Statistics and Data Science Seminar
Hsin-Hsiung Huang
University of Central Florida
Bayesian Ultrahigh Dimensional Variable Selection for Mixed-type Multivariate Generalized Linear Models
Abstract: Inspired by our recent works on the NSF ATD challenges for spatiotemporal data analysis and modeling and Bayesian clustering research, we investigate whether the Bayesian methods can consistently estimate the model parameters when there are multivariate mixed-type responses. To this end, shrinkage priors are useful for identifying relevant signals in high-dimensional data. We develop a multivariate Bayesian model with shrinkage priors (MBSP) model to mixed-type response generalized linear models (MRGLMs), and we consider a latent multivariate linear regression model associated with the observable mixed-type response vector through its link function.

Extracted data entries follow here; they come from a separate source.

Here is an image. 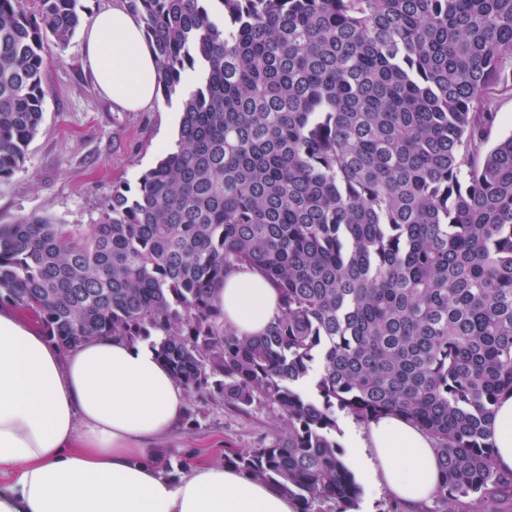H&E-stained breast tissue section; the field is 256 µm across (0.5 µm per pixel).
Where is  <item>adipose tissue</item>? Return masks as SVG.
Segmentation results:
<instances>
[{
    "instance_id": "ef3b65f1",
    "label": "adipose tissue",
    "mask_w": 512,
    "mask_h": 512,
    "mask_svg": "<svg viewBox=\"0 0 512 512\" xmlns=\"http://www.w3.org/2000/svg\"><path fill=\"white\" fill-rule=\"evenodd\" d=\"M83 54L98 87L127 112L158 107L160 70L139 17L114 0L87 23ZM278 291L240 266L224 279V322L263 334ZM184 389L149 343L94 338L64 354L12 306L0 305V512H295L279 490L207 461L177 475L158 459L184 414ZM497 467L512 471V397L492 424ZM351 464L419 512L441 481L430 436L387 415L351 436Z\"/></svg>"
}]
</instances>
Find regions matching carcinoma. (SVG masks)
<instances>
[{
	"mask_svg": "<svg viewBox=\"0 0 512 512\" xmlns=\"http://www.w3.org/2000/svg\"><path fill=\"white\" fill-rule=\"evenodd\" d=\"M181 97L178 139L89 227L0 226V304L66 353L151 341L187 395L263 404L288 437L226 448L297 512H356L336 410L401 415L434 441L421 512L512 499L490 425L512 393V0H127ZM78 0H0V179L48 94ZM271 281L262 336L224 324L234 267ZM492 109L497 112V124L492 142L512 132V91H493L490 94Z\"/></svg>",
	"mask_w": 512,
	"mask_h": 512,
	"instance_id": "1",
	"label": "carcinoma"
}]
</instances>
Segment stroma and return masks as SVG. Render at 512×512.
<instances>
[{"label":"stroma","mask_w":512,"mask_h":512,"mask_svg":"<svg viewBox=\"0 0 512 512\" xmlns=\"http://www.w3.org/2000/svg\"><path fill=\"white\" fill-rule=\"evenodd\" d=\"M74 35L52 48L45 71L49 92L40 128L23 166L0 179V224L32 214L59 224L91 226L113 187H137L177 140L179 106L161 112H125L97 87ZM192 420H180L165 446L173 468L219 459L228 448H257L283 434L271 411L255 404L240 411L222 403H188Z\"/></svg>","instance_id":"1"}]
</instances>
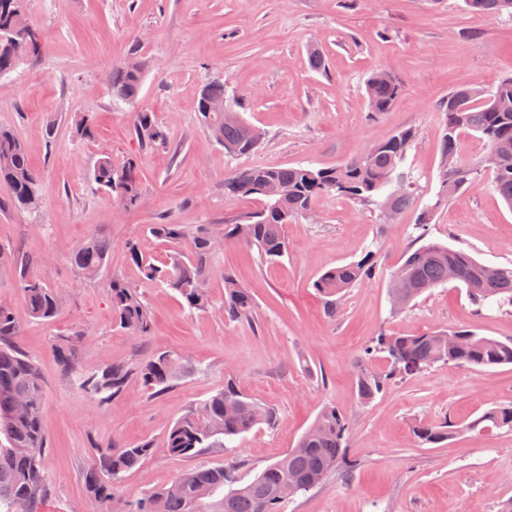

Under our proposed model (MBSP-GLM), multiple responses belonging to the exponential family are simultaneously modeled and mixed-type responses are allowed. We show that the MBSP-GLM model achieves strong posterior consistency when $p$ grows at a subexponential rate with $n$. Furthermore, we quantify the posterior contraction rate at which the posterior shrinks around the true regression coefficients and allow the dimension of the responses $q$ to grow as $n$ grows. This greatly expands the scope of the MBSP model to include response variables of many data types, including binary and count data. To address the non-conjugacy concern, we propose an adaptive sampling algorithm via a P\'{o}lya-gamma data augmentation scheme for the MRGLM estimation. We provide simulation studies and real data examples.
Wednesday November 9, 2022 at 4:00 PM in Zoom